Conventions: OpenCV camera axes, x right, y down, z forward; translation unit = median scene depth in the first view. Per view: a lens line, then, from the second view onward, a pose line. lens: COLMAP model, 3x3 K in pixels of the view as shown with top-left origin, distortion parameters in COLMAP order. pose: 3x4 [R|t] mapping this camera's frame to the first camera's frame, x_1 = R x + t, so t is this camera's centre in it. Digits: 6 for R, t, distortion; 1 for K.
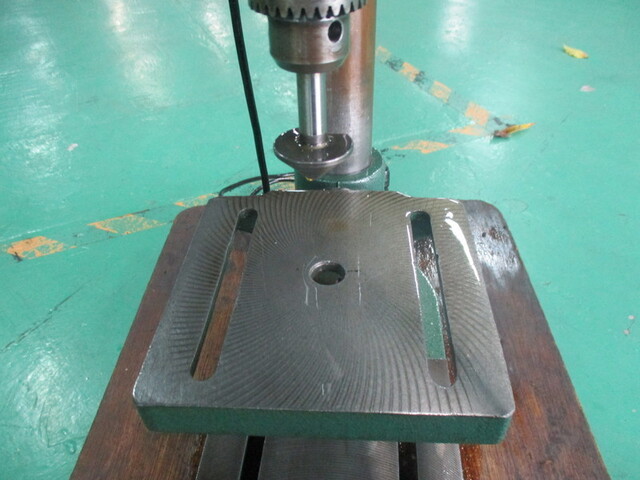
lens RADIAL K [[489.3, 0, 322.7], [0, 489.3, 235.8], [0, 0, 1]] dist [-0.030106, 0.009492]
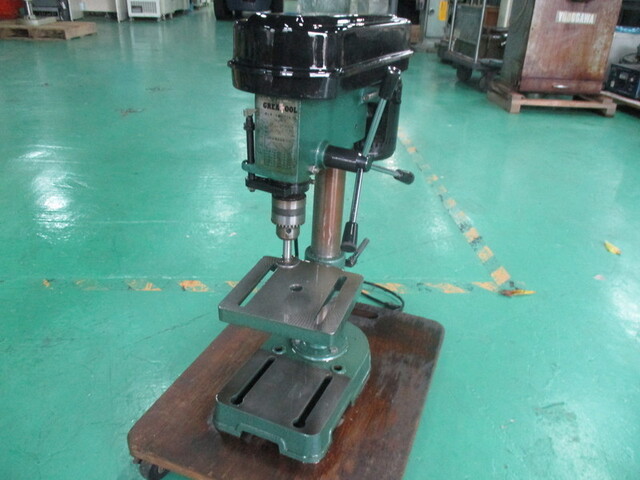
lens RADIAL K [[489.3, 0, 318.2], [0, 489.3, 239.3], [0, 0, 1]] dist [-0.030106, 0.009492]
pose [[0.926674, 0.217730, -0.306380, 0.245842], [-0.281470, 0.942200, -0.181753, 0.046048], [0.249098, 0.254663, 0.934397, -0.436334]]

## Your instructions
All of the data above should be printed again exactly, though none of the pictures belong in the copy.

## Written response
Conventions: OpenCV camera axes, x right, y down, z forward; translation unit = median scene depth in the first view. Per view: a lens line, then, from the second view onward, a pose line. lens: COLMAP model, 3x3 K in pixels of the view as shown with top-left origin, distortion parameters in COLMAP order. pose: 3x4 [R|t] mapping this camera's frame to the first camera's frame, x_1 = R x + t, so t is this camera's centre in it. Digits: 6 for R, t, distortion; 1 for K.
lens RADIAL K [[489.3, 0, 322.7], [0, 489.3, 235.8], [0, 0, 1]] dist [-0.030106, 0.009492]
lens RADIAL K [[489.3, 0, 318.2], [0, 489.3, 239.3], [0, 0, 1]] dist [-0.030106, 0.009492]
pose [[0.926674, 0.217730, -0.306380, 0.245842], [-0.281470, 0.942200, -0.181753, 0.046048], [0.249098, 0.254663, 0.934397, -0.436334]]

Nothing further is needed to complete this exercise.